Ketika pengarang dihapuskan, teks menjadi bebas. Menyerahkan teks pada pengarang
hanya akan membatasi kebebasan teks. Karena teks bersifat tidak terikat. Ia hanya
sederetan abjad yang kosong tak berarti apa-apa. Pembacalah yang kelak akan
mengisinya, memenuhi gelas yang masih kosong itu, dengan pengalaman dan
kepentingannya masing-masing.

Ibarat sebuah buku, buanglah sampulnya. Hapus nama pengarangnya. Cukup ambil
isinya, tak usah lagi dipikirkan siapa pengarangnya.

Pandangan ketika author ditemukan maka teks akan berbicara mengahadapi dilema
karena author sendiri sebenarnya juga bagian dari masyarakat, dari obyek yang dikritik.
Pengarang sendiri tidak bebas nilai. Dia bias. Dia tak pernah bisa obyektif. Lalu
bagaimana teksnya akan ditempatkan sebagai sebuah kebenaran tunggal?

Itulah sebabnya mengapa sastra (akan lebih baik bila sekarang menyebutnya tulisan)
menolak untuk memberikan rahasia, makna yang diagung-agungkan, membebaskan dari
apa yang disebut aktivitas antiteologi, gerakan revolusioner yang menolak kebenaran
mutlak, yang pada akhirnya menolak kebenaran Tuhan dan hipotesisnya.

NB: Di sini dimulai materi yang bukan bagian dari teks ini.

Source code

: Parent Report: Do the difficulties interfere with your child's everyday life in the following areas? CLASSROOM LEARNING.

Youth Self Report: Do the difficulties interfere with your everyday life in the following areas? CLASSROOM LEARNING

Peristiwa kematian pengarang ini pada sisi lain akan dibarengi dengan kelahiran
pembaca. Pembaca adalah orang yang berhak menerjemahkan teks. Teks bersifat tidak
terikat. Maka akan sangat mungkin terjadi multitafsir antara satu pembaca dengan
pembaca lainnya. Ini tak masalah.
Pembaca dengan segala pengalaman membacanya, sebenarnya diam-diam telah
menyususun strategi unuk mencari kebenaran sesuai yang dikehendakinya. Lalu kenapa
kita masih sering manafikan kehadiran pembaca itu? Maka biarlah teks yang berbicara.
Biarlah pembaca sendiri yang memaknainya, memenuhi gelas yang masih kosong itu.